Rappelons que les éléments volatils tels que l'eau sont réputés provenir des astéroïdes. Ceux qui voyageaient il y a quelque quatre milliards d'années dans le Système solaire et qui ont constitué notre Terre. Tout l'enjeu restait de savoir à quelle période de l'histoire de notre planète cela s'était produit.

« Nous avons comparé la composition des plus anciennes roches du manteau terrestre-- elles datent de l'Archéen, soit d'il y a environ 3,8 milliards d'années -- que l'on trouve au Groenland à celle des astéroïdes à partir desquels ils se sont formés et à celle du manteau terrestre que nous connaissons aujourd'hui », explique Mario Fisher-Gödde, chercheur, dans un communiqué de l’université de Cologne.

Dans le sud-ouest du Groenland, les roches les plus anciennes du manteau de notre Terre sont directement accessibles dans des affleurements de surface comme on en voit sur la photo du haut. Sur la photo du bas, une coupe de cette roche composée principalement d’olivine minérale. © Université de Nouvelle-Galles du Sud ; Julia van de Löcht, Université de Cologne

Eau, carbone et azote ne sont arrivés que tardivement

Pour élucider ce qui s'est passé dans le temps, les chercheurs ont déterminé les abondances isotopiques d'un métal très rare déjà présent dans le manteau de l'Archéen : le ruthénium« Ce type de métal a tendance à se combiner avec le fer.
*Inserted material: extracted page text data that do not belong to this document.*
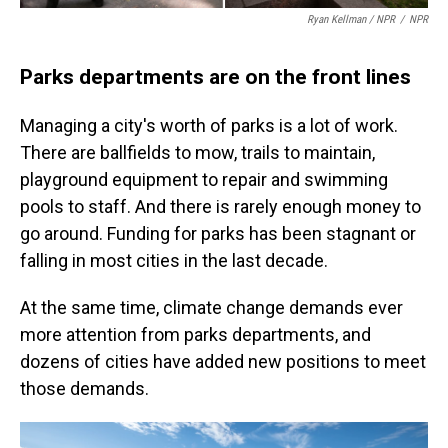
Ryan Kellman / NPR
/
NPR
Parks departments are on the front lines
Managing a city's worth of parks is a lot of work.
There are ballfields to mow, trails to maintain,
playground equipment to repair and swimming
pools to staff. And there is rarely enough money to
go around. Funding for parks has been stagnant or
falling in most cities in the last decade.
At the same time, climate change demands ever
more attention from parks departments, and
dozens of cities have added new positions to meet
those demands.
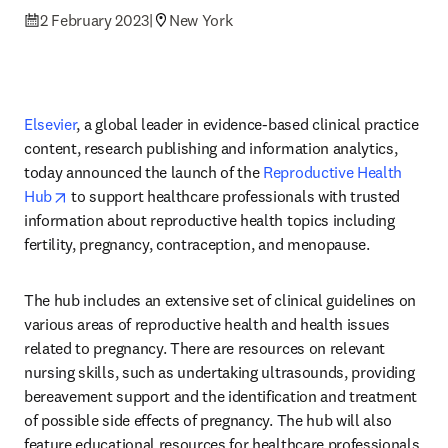
2 February 2023
|
New York
Elsevier
, a global leader in evidence-based clinical practice 
content, research publishing and information analytics, 
today announced the launch of the 
Reproductive Health 
opens in new tab/window
Hub
 to support healthcare professionals with trusted 
information about reproductive health topics including 
fertility, pregnancy, contraception, and menopause.
The hub includes an extensive set of clinical guidelines on 
various areas of reproductive health and health issues 
related to pregnancy. There are resources on relevant 
nursing skills, such as undertaking ultrasounds, providing 
bereavement support and the identification and treatment 
of possible side effects of pregnancy. The hub will also 
feature educational resources for healthcare professionals 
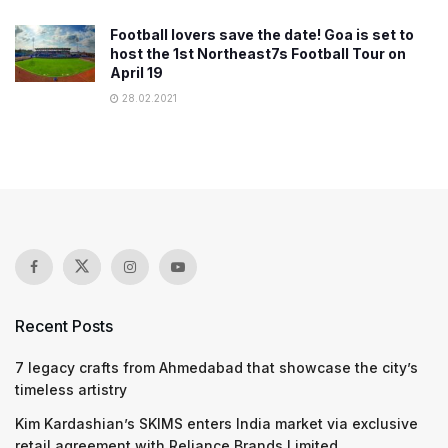
Football lovers save the date! Goa is set to
host the 1st Northeast7s Football Tour on
April 19
28.02.2021
Recent Posts
7 legacy crafts from Ahmedabad that showcase the city’s
timeless artistry
Kim Kardashian’s SKIMS enters India market via exclusive
retail agreement with Reliance Brands Limited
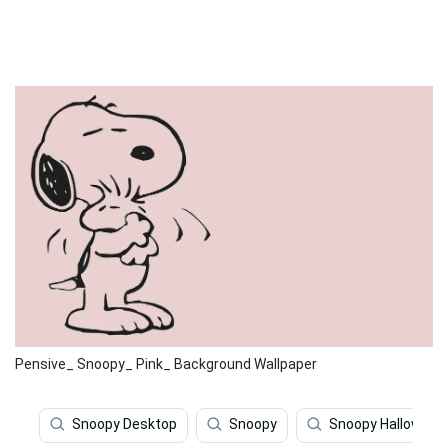
Pensive_ Snoopy_ Pink_ Background Wallpaper
Snoopy Desktop
Snoopy
Snoopy Halloween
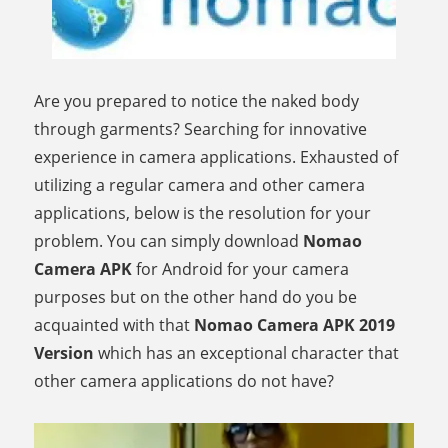
Are you prepared to notice the naked body
through garments? Searching for innovative
experience in camera applications. Exhausted of
utilizing a regular camera and other camera
applications, below is the resolution for your
problem. You can simply download
Nomao
Camera APK
for Android for your camera
purposes but on the other hand do you be
acquainted with that
Nomao Camera APK 2019
Version
which has an exceptional character that
other camera applications do not have?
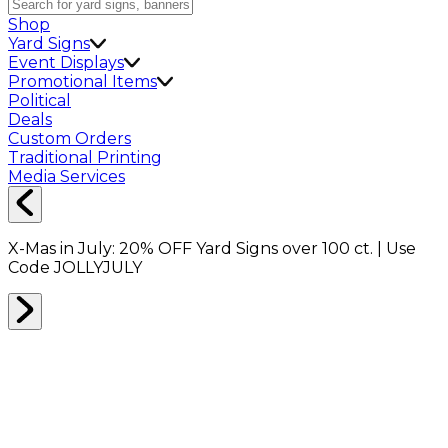
Shop
Yard Signs
Event Displays
Promotional Items
Political
Deals
Custom Orders
Traditional Printing
Media Services
X-Mas in July:
20% OFF
Yard Signs over 100 ct. | Use
Code
JOLLYJULY
Home
Shop
Shop All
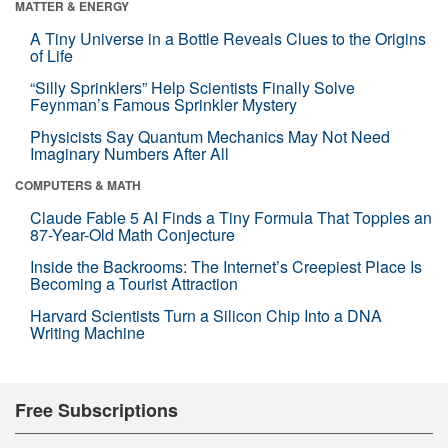
MATTER & ENERGY
A Tiny Universe in a Bottle Reveals Clues to the Origins
of Life
“Silly Sprinklers” Help Scientists Finally Solve
Feynman’s Famous Sprinkler Mystery
Physicists Say Quantum Mechanics May Not Need
Imaginary Numbers After All
COMPUTERS & MATH
Claude Fable 5 AI Finds a Tiny Formula That Topples an
87-Year-Old Math Conjecture
Inside the Backrooms: The Internet’s Creepiest Place Is
Becoming a Tourist Attraction
Harvard Scientists Turn a Silicon Chip Into a DNA
Writing Machine
Free Subscriptions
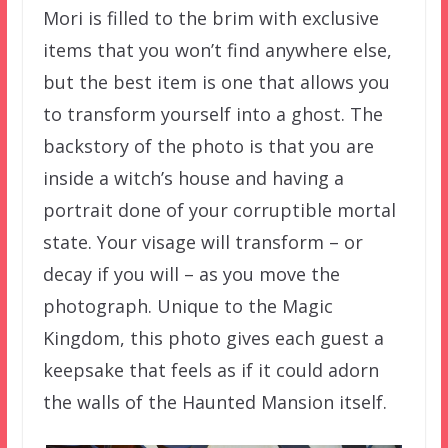
Mori is filled to the brim with exclusive
items that you won’t find anywhere else,
but the best item is one that allows you
to transform yourself into a ghost. The
backstory of the photo is that you are
inside a witch’s house and having a
portrait done of your corruptible mortal
state. Your visage will transform – or
decay if you will – as you move the
photograph. Unique to the Magic
Kingdom, this photo gives each guest a
keepsake that feels as if it could adorn
the walls of the Haunted Mansion itself.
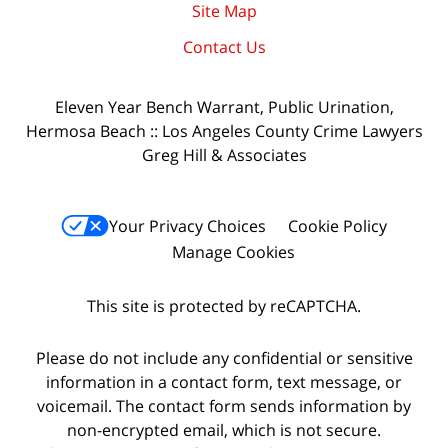
Site Map
Contact Us
Eleven Year Bench Warrant, Public Urination,
Hermosa Beach :: Los Angeles County Crime Lawyers
Greg Hill & Associates
Your Privacy Choices
Cookie Policy
Manage Cookies
This site is protected by reCAPTCHA.
Please do not include any confidential or sensitive
information in a contact form, text message, or
voicemail. The contact form sends information by
non-encrypted email, which is not secure.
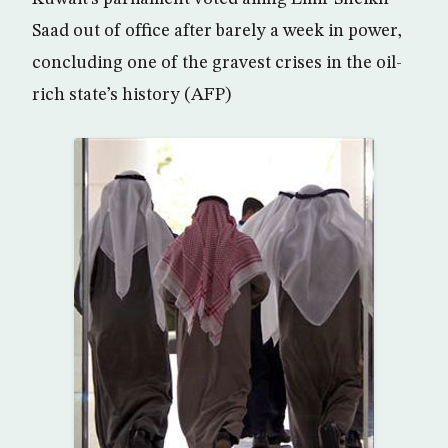
Saad out of office after barely a week in power,
concluding one of the gravest crises in the oil-
rich state’s history (AFP)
Par conséquent, lorsque la Terre s'est formée, le ruthénium s'est retrouvé prisonnier du noyau métallique de la planète, précise Mario Fisher-Gödde. Ainsi, si on retrouve du ruthénium dans le manteau terrestre, on peut supposer qu'il est arrivé là après la formation du noyau », poursuit Carsten Münker, professeur, dans le même communiqué.

Et le ruthénium trouvé dans les roches du Groenland semble provenir du Système solaire interne. Probablement des mêmes objets qui ont formé Mercure et Vénus, rapportent les géologues allemands.

De nouvelles expéditions prévues pour étudier plus d’échantillons

Les dernières analyses des chercheurs suggèrent donc que l'eau comme d'autres éléments volatils tels que le carbone ou l'azote sont finalement bien arrivés sur Terre très tard dans l'histoire de sa formation. À l'heure de ce que les spécialistes appellent la phase d'accrétion tardive. Un peu surpris par ces résultats, les chercheurs prévoient déjà de nouvelles expéditions, en Inde et au Groenland, pour étudier un peu plus d'échantillons.